# Was That Talent Plus???????



## srafiqny (Mar 2, 2009)

Hello guys,

i already had f2f interview with cosmetic department manager and cosmetic company manager, on my last interview manager told me that company exc call me for ph interview. i was on the specktra like crazy for last night till 2pm searching talent plus. what i found its about one hour ph interview base on personality and secnario questions etc. i prepared myself base on that.

so i got call from prescriptive and the lady seems really nice, she asked me if i have time to talk to her, i said yesss( why not)...then she asked me what is my work history, then what do you know about priscriptives what you like in prescriptives and btw that she talk most about skin products that how great they are and so you want part time evening and i said yes.
it was all going very good, i think she seems in a hurry and then she said ok macys manager asked me to call you so i'll get back to them and then they will contact you in coulpe of days.

now my question is this really talent plus ph interview? does it or kind of it happened to anybodyelse, what happend did you get hired or not. both macys managers seems to impress from me they like me, but i'm so confused after this ph interview. what you guys think on this?

thanks


----------



## srafiqny (Mar 3, 2009)

need some thoughts guys...come on


----------



## darkwater_soul (Mar 3, 2009)

No, that was not your talent plus.

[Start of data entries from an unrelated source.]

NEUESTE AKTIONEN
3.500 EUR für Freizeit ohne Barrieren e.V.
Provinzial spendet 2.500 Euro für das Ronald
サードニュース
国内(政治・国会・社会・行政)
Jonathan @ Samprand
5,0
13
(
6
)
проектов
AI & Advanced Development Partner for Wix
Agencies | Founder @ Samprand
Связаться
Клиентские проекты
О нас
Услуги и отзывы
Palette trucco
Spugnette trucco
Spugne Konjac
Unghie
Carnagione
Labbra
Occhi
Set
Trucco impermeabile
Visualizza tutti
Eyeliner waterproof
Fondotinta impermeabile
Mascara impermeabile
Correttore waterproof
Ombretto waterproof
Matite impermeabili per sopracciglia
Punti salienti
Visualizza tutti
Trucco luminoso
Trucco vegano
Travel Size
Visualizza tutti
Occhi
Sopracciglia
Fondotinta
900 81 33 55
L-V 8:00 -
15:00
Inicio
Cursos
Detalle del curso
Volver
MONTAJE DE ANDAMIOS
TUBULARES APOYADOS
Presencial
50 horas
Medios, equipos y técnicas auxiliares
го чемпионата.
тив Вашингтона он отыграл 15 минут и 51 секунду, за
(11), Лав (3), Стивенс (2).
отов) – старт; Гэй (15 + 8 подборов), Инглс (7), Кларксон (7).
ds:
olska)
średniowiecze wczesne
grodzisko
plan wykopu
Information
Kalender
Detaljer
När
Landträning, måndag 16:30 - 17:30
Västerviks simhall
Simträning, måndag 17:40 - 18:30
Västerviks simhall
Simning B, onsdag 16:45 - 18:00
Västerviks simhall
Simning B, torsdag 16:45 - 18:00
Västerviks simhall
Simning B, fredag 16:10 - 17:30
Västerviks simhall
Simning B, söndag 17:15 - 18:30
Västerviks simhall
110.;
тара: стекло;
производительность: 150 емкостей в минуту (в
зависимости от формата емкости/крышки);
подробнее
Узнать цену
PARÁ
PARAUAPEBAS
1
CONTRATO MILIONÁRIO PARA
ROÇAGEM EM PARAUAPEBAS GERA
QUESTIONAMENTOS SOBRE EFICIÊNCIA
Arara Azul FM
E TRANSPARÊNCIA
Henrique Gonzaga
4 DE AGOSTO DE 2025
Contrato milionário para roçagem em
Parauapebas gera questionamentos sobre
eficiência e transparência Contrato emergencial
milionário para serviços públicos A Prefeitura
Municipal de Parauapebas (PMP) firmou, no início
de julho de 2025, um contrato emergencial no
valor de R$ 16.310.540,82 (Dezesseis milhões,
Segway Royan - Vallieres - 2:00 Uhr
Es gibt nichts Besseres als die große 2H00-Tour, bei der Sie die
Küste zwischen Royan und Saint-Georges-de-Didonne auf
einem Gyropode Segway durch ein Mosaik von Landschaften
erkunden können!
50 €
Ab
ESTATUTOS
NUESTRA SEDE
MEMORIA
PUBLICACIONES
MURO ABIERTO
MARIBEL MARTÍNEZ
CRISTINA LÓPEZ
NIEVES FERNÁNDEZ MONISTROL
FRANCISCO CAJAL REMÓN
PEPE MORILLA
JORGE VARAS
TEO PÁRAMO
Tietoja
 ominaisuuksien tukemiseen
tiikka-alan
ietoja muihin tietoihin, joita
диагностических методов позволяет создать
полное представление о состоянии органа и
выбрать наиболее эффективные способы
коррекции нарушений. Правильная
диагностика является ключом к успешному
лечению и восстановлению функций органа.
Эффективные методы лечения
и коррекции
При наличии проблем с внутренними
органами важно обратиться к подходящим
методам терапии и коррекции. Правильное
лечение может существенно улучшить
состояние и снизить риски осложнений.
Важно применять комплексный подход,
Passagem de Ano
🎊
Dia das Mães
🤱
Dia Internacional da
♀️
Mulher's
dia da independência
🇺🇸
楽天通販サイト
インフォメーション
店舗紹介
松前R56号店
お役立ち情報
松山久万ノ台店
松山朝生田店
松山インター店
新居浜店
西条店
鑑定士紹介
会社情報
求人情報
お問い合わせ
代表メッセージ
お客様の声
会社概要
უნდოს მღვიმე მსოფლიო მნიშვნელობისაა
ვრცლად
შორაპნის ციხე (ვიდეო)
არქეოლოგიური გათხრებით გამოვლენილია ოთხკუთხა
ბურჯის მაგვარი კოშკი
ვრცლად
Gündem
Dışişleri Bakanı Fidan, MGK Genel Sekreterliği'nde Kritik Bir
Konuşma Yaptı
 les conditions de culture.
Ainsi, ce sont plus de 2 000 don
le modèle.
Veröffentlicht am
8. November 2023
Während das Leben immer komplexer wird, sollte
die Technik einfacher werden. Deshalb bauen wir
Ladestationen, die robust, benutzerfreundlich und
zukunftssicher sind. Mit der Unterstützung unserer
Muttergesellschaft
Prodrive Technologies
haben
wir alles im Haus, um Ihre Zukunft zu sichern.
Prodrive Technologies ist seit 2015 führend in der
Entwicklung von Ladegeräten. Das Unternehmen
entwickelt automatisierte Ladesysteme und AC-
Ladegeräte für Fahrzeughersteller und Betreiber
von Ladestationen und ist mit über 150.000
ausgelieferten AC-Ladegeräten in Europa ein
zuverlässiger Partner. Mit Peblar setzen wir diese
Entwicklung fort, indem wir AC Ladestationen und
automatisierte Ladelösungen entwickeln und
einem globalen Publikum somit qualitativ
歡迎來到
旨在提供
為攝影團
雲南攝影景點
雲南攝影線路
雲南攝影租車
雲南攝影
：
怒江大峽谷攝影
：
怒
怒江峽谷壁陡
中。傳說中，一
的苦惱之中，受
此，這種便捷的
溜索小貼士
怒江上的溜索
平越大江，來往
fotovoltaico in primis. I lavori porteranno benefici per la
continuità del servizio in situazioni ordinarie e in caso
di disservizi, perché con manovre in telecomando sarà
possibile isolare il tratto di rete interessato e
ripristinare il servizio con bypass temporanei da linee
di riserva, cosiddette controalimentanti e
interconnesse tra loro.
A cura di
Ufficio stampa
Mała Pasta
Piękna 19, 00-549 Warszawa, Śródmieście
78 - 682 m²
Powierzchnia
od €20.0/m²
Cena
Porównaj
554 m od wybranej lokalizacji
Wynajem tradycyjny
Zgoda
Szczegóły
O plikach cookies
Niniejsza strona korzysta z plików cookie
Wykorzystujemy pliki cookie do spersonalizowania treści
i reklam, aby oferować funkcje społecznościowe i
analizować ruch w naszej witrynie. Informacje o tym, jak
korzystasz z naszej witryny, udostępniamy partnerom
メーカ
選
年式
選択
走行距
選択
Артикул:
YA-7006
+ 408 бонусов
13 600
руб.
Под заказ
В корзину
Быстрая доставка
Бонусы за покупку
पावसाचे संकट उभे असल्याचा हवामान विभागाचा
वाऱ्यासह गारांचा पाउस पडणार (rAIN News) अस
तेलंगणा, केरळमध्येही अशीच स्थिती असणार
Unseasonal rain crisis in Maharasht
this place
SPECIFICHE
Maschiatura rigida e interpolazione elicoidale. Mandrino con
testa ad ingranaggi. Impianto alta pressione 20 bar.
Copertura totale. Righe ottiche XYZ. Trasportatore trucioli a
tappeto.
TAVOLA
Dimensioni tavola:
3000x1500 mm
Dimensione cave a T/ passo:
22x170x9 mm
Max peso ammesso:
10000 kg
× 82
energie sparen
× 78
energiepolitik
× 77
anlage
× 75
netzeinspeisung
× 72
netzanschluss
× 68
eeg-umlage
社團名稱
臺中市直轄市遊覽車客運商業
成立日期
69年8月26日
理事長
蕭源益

Talent plus is a series of questions they ask you to gauge your honesty, value, leadership and so on. They will tell you that they are talent plusing you beforehand, and the person giving the tp will not be allowed to interact with you on your answers, or answer your questions. Beleieve me, you'll know. lol.


----------



## aziajs (Mar 3, 2009)

Quote:

   Originally Posted by *darkwater_soul* 

 
_No, that was not your talent plus. Talent plus is a series of questions they ask you to gauge your honesty, value, leadership and so on. They will tell you that they are talent plusing you beforehand, and the person giving the tp will not be allowed to interact with you on your answers, or answer your questions. Beleieve me, you'll know. lol._

 
Right.  I did it and it lasted about 20 mins.  It's kind of rapid fire.  They ask a BUNCH of questions, most of which are either or kind of questions.  For example, "would you say that you are more comfortable working with people or processes?"  Like Darkwater said, they don't respond to your answers they just make a note of what you've said and move on to the next question.  They will not elaborate when they ask a question nor will they allow you to.  At the end I was asked if I had anything to add or mention that was not covered in the question portion.  That was about it.  I was told that my answers would be evaluated and that I would hear from them if I was a good fit.


----------



## srafiqny (Mar 3, 2009)

hmmm...so what you guys think should i contact the macys manager and ask the follow up, andlet her know about the call or just wait for their call. and what was the need of this extra ph call fom cosmetic company anyway if it was not talent plus, do they usually call like this too????????


----------



## kiddles412 (Jan 19, 2013)

My interviews were Wednesday and Thursday. Today is Saturday. Talent Plus has not called yet... anyone have any advice?


----------



## KimmyAnn_678 (Jan 26, 2013)

Srafigny...  The call from the brand was probably an Account Coordinator.  To work at most counters, you will be interviewed and approved by both the store AND whatever line/brand you will be working for.  Sometimes I've seen Talent Plus take place first, sometimes they'll do it after the interviews.  Usually someone from the store or brand will ask if a certain time is okay for Talent Plus to call you and you'll know exactly when they'll call so you'll know to be free.  Good luck!


----------